> [DIRECTION]:
Copy every record below exactly.

======

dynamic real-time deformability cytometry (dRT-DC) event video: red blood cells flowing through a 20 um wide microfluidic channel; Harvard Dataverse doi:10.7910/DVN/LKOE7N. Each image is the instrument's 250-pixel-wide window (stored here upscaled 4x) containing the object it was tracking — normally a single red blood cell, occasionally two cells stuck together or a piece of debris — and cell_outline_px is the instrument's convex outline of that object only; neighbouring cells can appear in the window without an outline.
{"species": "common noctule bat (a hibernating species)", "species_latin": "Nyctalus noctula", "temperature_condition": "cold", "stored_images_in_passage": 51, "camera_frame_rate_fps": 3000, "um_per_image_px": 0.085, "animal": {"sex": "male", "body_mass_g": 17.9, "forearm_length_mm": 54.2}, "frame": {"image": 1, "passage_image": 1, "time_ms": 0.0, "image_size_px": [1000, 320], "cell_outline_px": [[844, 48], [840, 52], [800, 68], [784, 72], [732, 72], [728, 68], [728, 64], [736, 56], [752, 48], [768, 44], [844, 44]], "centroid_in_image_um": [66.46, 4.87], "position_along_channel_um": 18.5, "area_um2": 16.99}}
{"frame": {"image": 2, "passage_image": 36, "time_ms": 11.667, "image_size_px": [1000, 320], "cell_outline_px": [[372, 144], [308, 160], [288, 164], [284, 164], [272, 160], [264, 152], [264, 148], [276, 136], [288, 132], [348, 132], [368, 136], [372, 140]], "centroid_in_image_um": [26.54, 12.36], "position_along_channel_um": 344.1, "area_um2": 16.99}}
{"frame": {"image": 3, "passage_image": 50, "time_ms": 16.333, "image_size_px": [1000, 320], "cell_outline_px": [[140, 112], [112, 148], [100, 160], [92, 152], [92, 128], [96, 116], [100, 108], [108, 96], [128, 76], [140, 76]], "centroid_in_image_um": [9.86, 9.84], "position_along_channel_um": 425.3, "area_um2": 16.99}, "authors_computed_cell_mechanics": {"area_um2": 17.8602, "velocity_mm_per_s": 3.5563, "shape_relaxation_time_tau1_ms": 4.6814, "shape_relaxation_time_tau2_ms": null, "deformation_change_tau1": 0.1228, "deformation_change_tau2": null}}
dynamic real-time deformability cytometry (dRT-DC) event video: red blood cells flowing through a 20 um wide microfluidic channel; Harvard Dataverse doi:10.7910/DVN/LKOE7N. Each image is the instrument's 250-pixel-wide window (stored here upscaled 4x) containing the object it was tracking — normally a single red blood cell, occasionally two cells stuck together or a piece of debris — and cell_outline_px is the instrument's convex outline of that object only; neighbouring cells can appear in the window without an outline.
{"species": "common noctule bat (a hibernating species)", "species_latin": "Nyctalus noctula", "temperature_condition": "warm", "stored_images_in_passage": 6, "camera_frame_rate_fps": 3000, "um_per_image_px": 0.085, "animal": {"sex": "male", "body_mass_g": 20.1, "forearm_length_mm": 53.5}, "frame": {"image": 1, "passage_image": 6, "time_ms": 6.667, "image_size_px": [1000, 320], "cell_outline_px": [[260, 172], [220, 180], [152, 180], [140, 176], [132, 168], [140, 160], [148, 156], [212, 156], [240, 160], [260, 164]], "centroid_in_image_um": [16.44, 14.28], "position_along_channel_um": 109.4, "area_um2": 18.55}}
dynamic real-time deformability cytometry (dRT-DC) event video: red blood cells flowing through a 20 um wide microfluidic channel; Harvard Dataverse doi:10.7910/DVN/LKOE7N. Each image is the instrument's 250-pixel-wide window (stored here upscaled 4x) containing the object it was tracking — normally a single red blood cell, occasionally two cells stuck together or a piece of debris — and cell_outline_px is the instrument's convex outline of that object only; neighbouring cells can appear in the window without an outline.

======

> [WRITTEN ANSWER]:
dynamic real-time deformability cytometry (dRT-DC) event video: red blood cells flowing through a 20 um wide microfluidic channel; Harvard Dataverse doi:10.7910/DVN/LKOE7N. Each image is the instrument's 250-pixel-wide window (stored here upscaled 4x) containing the object it was tracking — normally a single red blood cell, occasionally two cells stuck together or a piece of debris — and cell_outline_px is the instrument's convex outline of that object only; neighbouring cells can appear in the window without an outline.
{"species": "common noctule bat (a hibernating species)", "species_latin": "Nyctalus noctula", "temperature_condition": "cold", "stored_images_in_passage": 51, "camera_frame_rate_fps": 3000, "um_per_image_px": 0.085, "animal": {"sex": "male", "body_mass_g": 17.9, "forearm_length_mm": 54.2}, "frame": {"image": 1, "passage_image": 1, "time_ms": 0.0, "image_size_px": [1000, 320], "cell_outline_px": [[844, 48], [840, 52], [800, 68], [784, 72], [732, 72], [728, 68], [728, 64], [736, 56], [752, 48], [768, 44], [844, 44]], "centroid_in_image_um": [66.46, 4.87], "position_along_channel_um": 18.5, "area_um2": 16.99}}
{"frame": {"image": 2, "passage_image": 36, "time_ms": 11.667, "image_size_px": [1000, 320], "cell_outline_px": [[372, 144], [308, 160], [288, 164], [284, 164], [272, 160], [264, 152], [264, 148], [276, 136], [288, 132], [348, 132], [368, 136], [372, 140]], "centroid_in_image_um": [26.54, 12.36], "position_along_channel_um": 344.1, "area_um2": 16.99}}
{"frame": {"image": 3, "passage_image": 50, "time_ms": 16.333, "image_size_px": [1000, 320], "cell_outline_px": [[140, 112], [112, 148], [100, 160], [92, 152], [92, 128], [96, 116], [100, 108], [108, 96], [128, 76], [140, 76]], "centroid_in_image_um": [9.86, 9.84], "position_along_channel_um": 425.3, "area_um2": 16.99}, "authors_computed_cell_mechanics": {"area_um2": 17.8602, "velocity_mm_per_s": 3.5563, "shape_relaxation_time_tau1_ms": 4.6814, "shape_relaxation_time_tau2_ms": null, "deformation_change_tau1": 0.1228, "deformation_change_tau2": null}}
dynamic real-time deformability cytometry (dRT-DC) event video: red blood cells flowing through a 20 um wide microfluidic channel; Harvard Dataverse doi:10.7910/DVN/LKOE7N. Each image is the instrument's 250-pixel-wide window (stored here upscaled 4x) containing the object it was tracking — normally a single red blood cell, occasionally two cells stuck together or a piece of debris — and cell_outline_px is the instrument's convex outline of that object only; neighbouring cells can appear in the window without an outline.
{"species": "common noctule bat (a hibernating species)", "species_latin": "Nyctalus noctula", "temperature_condition": "warm", "stored_images_in_passage": 6, "camera_frame_rate_fps": 3000, "um_per_image_px": 0.085, "animal": {"sex": "male", "body_mass_g": 20.1, "forearm_length_mm": 53.5}, "frame": {"image": 1, "passage_image": 6, "time_ms": 6.667, "image_size_px": [1000, 320], "cell_outline_px": [[260, 172], [220, 180], [152, 180], [140, 176], [132, 168], [140, 160], [148, 156], [212, 156], [240, 160], [260, 164]], "centroid_in_image_um": [16.44, 14.28], "position_along_channel_um": 109.4, "area_um2": 18.55}}
dynamic real-time deformability cytometry (dRT-DC) event video: red blood cells flowing through a 20 um wide microfluidic channel; Harvard Dataverse doi:10.7910/DVN/LKOE7N. Each image is the instrument's 250-pixel-wide window (stored here upscaled 4x) containing the object it was tracking — normally a single red blood cell, occasionally two cells stuck together or a piece of debris — and cell_outline_px is the instrument's convex outline of that object only; neighbouring cells can appear in the window without an outline.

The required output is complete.